## Provided text:
[START]
Later on we entered some more manmade tunnels, equally as dark. We purposely did not have a light. So imagine four people thrust in total darkness, with NO idea what's inside -- could be stairs, a sudden wall, a dip in the ceiling, a monster, a Nazi, anything. So Leen was hanging onto the back of my shirt like her life depended on it, and I was high on the thrill of danger. We explored a tunnel, discovered side passages purely by feel, and encountered several dead ends, including some with windows. Imagine being in total darkness and rooting around through a window in a concrete wall -- big monsters tend to eat arms off very suddenly under those conditions. I stuck my head through one of the windows and hoisted myself up a little and found another room beyond that I could just barely see, because there was a very faint source of light coming from somewhere beyond, around the corner.

So we backtracked and found all the side passageways and stairs and rooms and emerged at last into the daylight -- at the bottom of a well where these massive guns were mounted. They were aimed out of the well and pointed out to sea. So we climbed all over them.

Further on, we found the secret entrance to the Death Star Engine Generator Room. (The sign even said "Generator Room" or some such.) The secret entrance was this narrow passageway set in the hill -- stone wall on both sides, maybe three feet apart, no ceiling, but thick brush on both sides obscuring the tunnel from up above. So I climbed all over the stone walls.

Inside the generator room, there were metal bars set in concrete blocks and unkempt concrete walls and interior wall things and places to bounce around, and finally we climbed out the other side where there was this raised concrete platform. So we took turns leaping up onto the concrete platform. And then there were these metal spinny things mounted on the concrete from the outside, and you could turn them.
[END]
## Given material:
[START]
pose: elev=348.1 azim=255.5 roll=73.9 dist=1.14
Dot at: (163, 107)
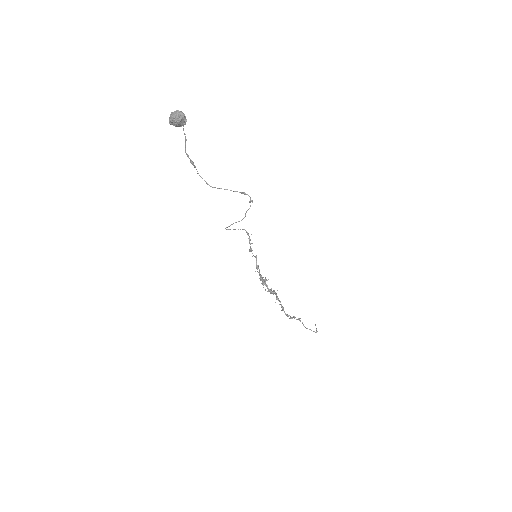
[END]
## The request:
In the tunnel-exploration text, roughly how far apart were the stone walls of the narrow passageway that served as the secret entrance?

## Finished task:
Maybe three feet apart.